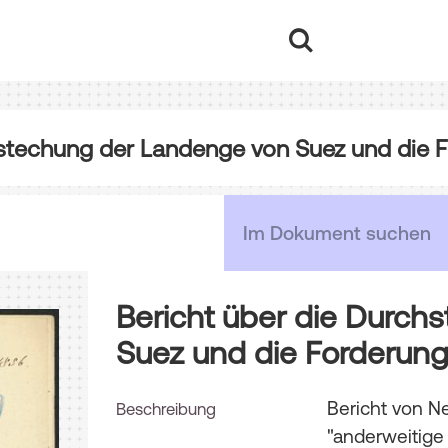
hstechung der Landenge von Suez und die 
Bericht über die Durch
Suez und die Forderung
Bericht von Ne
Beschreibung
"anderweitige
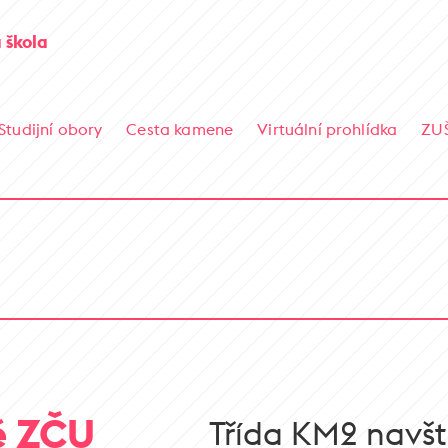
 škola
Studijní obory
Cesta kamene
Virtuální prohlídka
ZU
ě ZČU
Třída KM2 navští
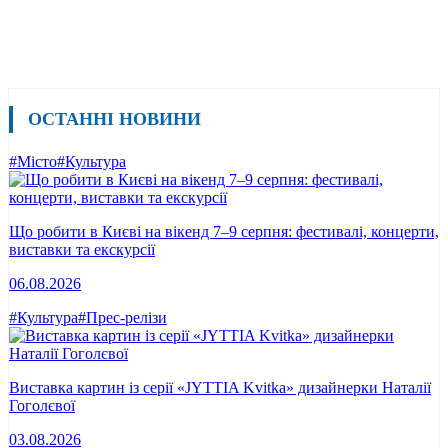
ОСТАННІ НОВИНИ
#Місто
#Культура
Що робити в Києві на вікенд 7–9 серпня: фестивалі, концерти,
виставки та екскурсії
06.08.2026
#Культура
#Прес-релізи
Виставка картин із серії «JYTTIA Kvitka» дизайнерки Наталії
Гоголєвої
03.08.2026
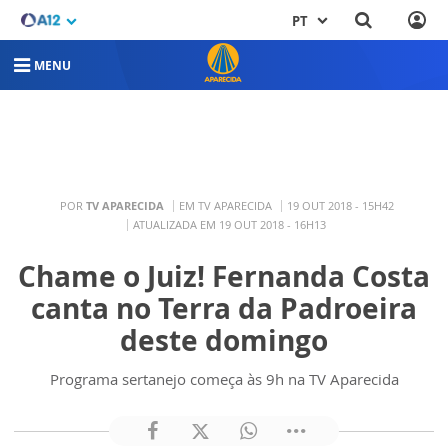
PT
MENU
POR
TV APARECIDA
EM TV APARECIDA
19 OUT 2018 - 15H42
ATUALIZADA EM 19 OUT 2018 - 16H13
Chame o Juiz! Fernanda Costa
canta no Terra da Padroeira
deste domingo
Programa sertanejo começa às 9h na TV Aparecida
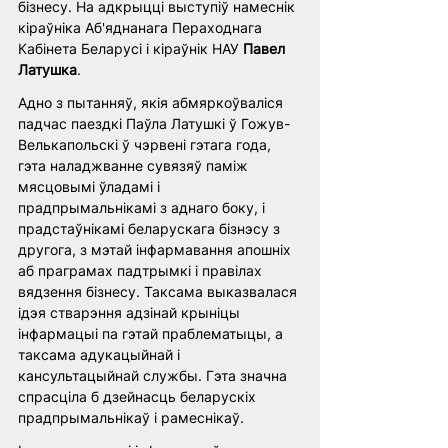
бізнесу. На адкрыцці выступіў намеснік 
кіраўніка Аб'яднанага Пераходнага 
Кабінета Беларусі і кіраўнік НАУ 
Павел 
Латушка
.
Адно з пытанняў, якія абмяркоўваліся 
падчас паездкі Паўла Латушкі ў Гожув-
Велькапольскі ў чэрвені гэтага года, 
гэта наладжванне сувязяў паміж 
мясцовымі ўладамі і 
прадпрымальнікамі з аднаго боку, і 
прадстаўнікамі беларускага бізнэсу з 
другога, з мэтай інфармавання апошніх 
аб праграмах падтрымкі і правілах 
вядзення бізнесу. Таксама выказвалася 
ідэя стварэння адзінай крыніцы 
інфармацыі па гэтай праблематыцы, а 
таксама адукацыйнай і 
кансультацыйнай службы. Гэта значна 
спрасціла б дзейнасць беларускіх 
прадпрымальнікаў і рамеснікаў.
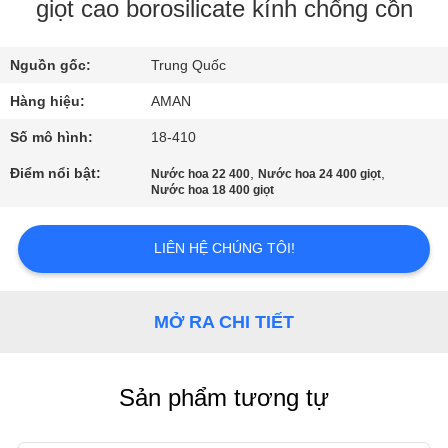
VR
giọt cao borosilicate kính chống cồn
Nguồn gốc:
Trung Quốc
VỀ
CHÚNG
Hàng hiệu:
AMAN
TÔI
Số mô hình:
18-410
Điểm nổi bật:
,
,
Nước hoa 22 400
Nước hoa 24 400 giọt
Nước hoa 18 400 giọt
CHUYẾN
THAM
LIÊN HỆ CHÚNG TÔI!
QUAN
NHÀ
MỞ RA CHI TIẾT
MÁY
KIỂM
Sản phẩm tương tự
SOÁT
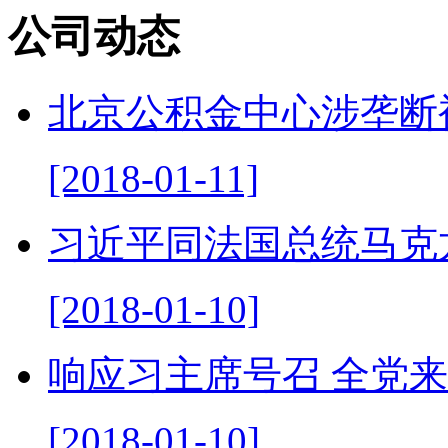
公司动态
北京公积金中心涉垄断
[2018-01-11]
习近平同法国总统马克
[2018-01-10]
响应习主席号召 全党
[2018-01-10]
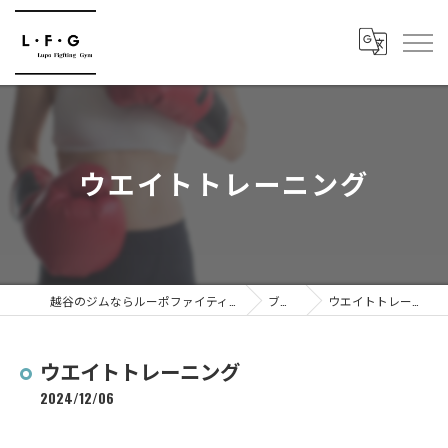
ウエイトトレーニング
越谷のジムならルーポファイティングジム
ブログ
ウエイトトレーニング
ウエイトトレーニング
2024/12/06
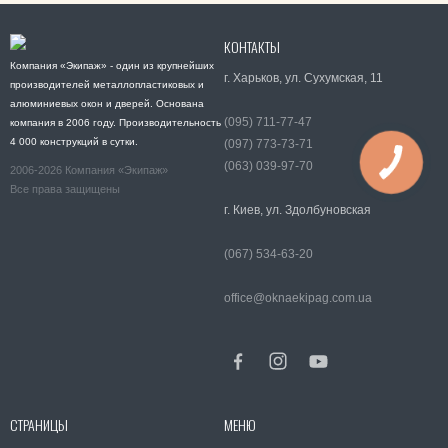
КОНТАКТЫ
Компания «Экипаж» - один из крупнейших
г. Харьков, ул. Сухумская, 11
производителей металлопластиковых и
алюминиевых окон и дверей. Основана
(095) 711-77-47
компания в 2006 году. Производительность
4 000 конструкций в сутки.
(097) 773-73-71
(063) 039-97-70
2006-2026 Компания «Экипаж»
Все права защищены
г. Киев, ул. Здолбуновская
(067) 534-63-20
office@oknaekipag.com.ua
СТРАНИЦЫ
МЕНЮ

* **Job item**
Quote the text of the entries word for word, from the start of the entries through the line containing "Programa sertanejo começa", inclusive, and leave the pictures out.

* **Written solution**
hstechung der Landenge von Suez und die 
Bericht über die Durch
Suez und die Forderung
Bericht von Ne
Beschreibung
"anderweitige
 škola
Studijní obory
Cesta kamene
Virtuální prohlídka
ZU
ě ZČU
Třída KM2 navští
ОСТАННІ НОВИНИ
#Місто
#Культура
Що робити в Києві на вікенд 7–9 серпня: фестивалі, концерти,
виставки та екскурсії
06.08.2026
#Культура
#Прес-релізи
Виставка картин із серії «JYTTIA Kvitka» дизайнерки Наталії
Гоголєвої
03.08.2026
PT
MENU
POR
TV APARECIDA
EM TV APARECIDA
19 OUT 2018 - 15H42
ATUALIZADA EM 19 OUT 2018 - 16H13
Chame o Juiz! Fernanda Costa
canta no Terra da Padroeira
deste domingo
Programa sertanejo começa às 9h na TV Aparecida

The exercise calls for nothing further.